Tuesday, May 31, 2011

Every wine starts tasting like brandied plum pudding...

Alcohol rising

Industry reps hot under the collar about ABV
by : Megan Headley
The alcohol in wine has been causing quite a buzz lately, and not just the kind that makes you want to hug everyone. One of the hottest issues in the industry these days is wine’s rising ABV (alcohol by volume). Certainly not a new trend, alcohol levels have been climbing for decades. However, some recent decisions by retailers and sommeliers to not stock wines over 14 percent ABV, along with a law passed in the UK mandating restaurants to publish all ABVs on their wine lists, are getting those who see ABV as merely a number all hot and bothered.
A wine’s alcohol comes from the ripeness of the grapes that made it.

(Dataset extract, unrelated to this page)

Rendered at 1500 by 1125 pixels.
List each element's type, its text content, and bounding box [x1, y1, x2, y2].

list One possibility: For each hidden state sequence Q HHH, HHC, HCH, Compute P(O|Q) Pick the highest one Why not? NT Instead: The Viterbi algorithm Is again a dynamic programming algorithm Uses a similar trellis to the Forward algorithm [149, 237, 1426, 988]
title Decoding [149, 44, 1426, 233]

Riper grapes mean more sugar to be converted into alcohol during fermentation. Alcohol adds body and a perception of sweetness to wines, so when the ABV increases, these qualities are amplified. Sounds appealing, until every wine starts tasting like brandied plum pudding. But, there’s a palate out there for these fruit bombs pushing 16 percent ABV, and it belongs to the world’s most influential wine critic, Robert Parker, whose scores tend to go up as ABVs do. Producers caught on and began letting grapes over-ripen in order to make wines so high in alcohol that they should come with a designated driver. Parker’s allegiant followers buy by score, so even sun-challenged winemakers began producing walloping wines. And now, with what’s been termed “The Parker Effect,” many wines once known for elegant restraint (Burgundies) and quiet strength (Bordeaux) are becoming clumsy, characterless versions of themselves.
How much does this matter to wine drinkers who don’t know their ABVs from their ABCs? Considering the fact that higher alcohol wine gets you drunk faster, it should matter to anyone interested in getting home safely. Without the boring math, the difference between having two glasses of 12.5 percent wine and two glasses of 15.8 percent wine within an hour is 25 percent more alcohol—and the potential to go from within the legal limit to beyond it. Richmond-based wine importer Bartholomew Broadbent believes that consumers should be informed of a wine’s ABV before ordering it and hopes to see a law passed for American restaurants like the one passed in the UK.
“I check the ABV on a wine before the sommelier opens it and I turn it away, more often than not, if it is 15 percent or higher,” he says. “It would save time for them and aggravation for me if I knew the level before ordering it.” For him, it has nothing to do with balance. “A 7 percent wine can be just as balanced as a 16 percent one, but if I can safely have one extra glass of wine a night by buying a 12.5 percent wine versus a 14.5 percent wine, I will always prefer an evening spent with a lower alcohol wine.”
Should it be the restaurant’s duty to provide full disclosure, or simply be a case of buyer beware? Keswick Hall’s sommelier, Richard Hewitt, expects that people who order wine are aware of how it may influence them. “It seems a bit rude to publish ABVs—that would imply that people are not responsible or educated enough to know that alcohol levels vary.” At Keswick, ABVs are discussed in terms of food pairings, though, since a 15 percent Chardonnay isn’t going to match the chef’s hamachi crudo any better than a shot of Jameson would.
And how about those sommeliers and retailers who won’t let beefy wines past their velvet ropes? Rajat Parr, wine director for a San Francisco restaurant group, stirred up controversy when he banned any Pinot Noir or Chardonnay above 14 percent alcohol from his own restaurant. To Parr, it’s all about the balance in these Burgundian grapes, but his decision got him an online slap on the wrist from Parker, who suggested that “arbitrary cutoffs make no sense, and are nothing more than a form of wine fascism.” An interesting criticism from a man who’s made his living and ruined others’ by way of the arbitrary. Fortunately, some retailers, like Tastings of Charlottesville owner Bill Curtis, stay above it all. “I’ve spent my life goading people into exercising their own judgement when I sell wine and the ABV is clearly printed on every label.” And, for those of us who find the number inconsequential and just don’t care? Well, we can just ignore it and enjoy the buzz.